Please reproduce exactly the line that carries "analysis of unremarkable" and all remaining lines through the last line of the data, and write nothing else.
━━━ Data ━━━
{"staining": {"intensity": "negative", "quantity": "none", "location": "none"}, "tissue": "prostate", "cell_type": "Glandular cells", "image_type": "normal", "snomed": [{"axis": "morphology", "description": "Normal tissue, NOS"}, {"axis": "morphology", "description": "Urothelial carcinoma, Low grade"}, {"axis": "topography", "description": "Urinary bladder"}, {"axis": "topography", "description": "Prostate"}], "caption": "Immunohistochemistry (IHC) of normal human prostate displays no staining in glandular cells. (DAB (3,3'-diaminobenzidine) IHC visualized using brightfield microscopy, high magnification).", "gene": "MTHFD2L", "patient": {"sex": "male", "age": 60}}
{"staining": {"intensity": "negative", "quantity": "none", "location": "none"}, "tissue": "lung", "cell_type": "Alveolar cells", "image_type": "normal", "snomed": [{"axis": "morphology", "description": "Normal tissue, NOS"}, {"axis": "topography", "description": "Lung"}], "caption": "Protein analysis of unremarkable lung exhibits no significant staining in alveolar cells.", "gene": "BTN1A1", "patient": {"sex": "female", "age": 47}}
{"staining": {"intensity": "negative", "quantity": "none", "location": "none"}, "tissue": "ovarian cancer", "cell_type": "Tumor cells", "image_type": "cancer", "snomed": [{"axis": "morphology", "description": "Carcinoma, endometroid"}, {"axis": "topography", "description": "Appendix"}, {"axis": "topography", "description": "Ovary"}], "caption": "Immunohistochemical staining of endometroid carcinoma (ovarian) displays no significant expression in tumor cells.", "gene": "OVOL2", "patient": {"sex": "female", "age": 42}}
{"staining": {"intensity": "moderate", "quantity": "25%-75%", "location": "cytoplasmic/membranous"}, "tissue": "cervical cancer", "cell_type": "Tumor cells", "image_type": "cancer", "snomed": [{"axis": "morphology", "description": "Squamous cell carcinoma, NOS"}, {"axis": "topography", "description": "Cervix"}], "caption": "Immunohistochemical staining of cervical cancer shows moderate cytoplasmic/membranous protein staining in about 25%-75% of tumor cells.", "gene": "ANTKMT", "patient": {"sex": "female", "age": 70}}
━━━
▶ Solution to the problem
{"staining": {"intensity": "negative", "quantity": "none", "location": "none"}, "tissue": "lung", "cell_type": "Alveolar cells", "image_type": "normal", "snomed": [{"axis": "morphology", "description": "Normal tissue, NOS"}, {"axis": "topography", "description": "Lung"}], "caption": "Protein analysis of unremarkable lung exhibits no significant staining in alveolar cells.", "gene": "BTN1A1", "patient": {"sex": "female", "age": 47}}
{"staining": {"intensity": "negative", "quantity": "none", "location": "none"}, "tissue": "ovarian cancer", "cell_type": "Tumor cells", "image_type": "cancer", "snomed": [{"axis": "morphology", "description": "Carcinoma, endometroid"}, {"axis": "topography", "description": "Appendix"}, {"axis": "topography", "description": "Ovary"}], "caption": "Immunohistochemical staining of endometroid carcinoma (ovarian) displays no significant expression in tumor cells.", "gene": "OVOL2", "patient": {"sex": "female", "age": 42}}
{"staining": {"intensity": "moderate", "quantity": "25%-75%", "location": "cytoplasmic/membranous"}, "tissue": "cervical cancer", "cell_type": "Tumor cells", "image_type": "cancer", "snomed": [{"axis": "morphology", "description": "Squamous cell carcinoma, NOS"}, {"axis": "topography", "description": "Cervix"}], "caption": "Immunohistochemical staining of cervical cancer shows moderate cytoplasmic/membranous protein staining in about 25%-75% of tumor cells.", "gene": "ANTKMT", "patient": {"sex": "female", "age": 70}}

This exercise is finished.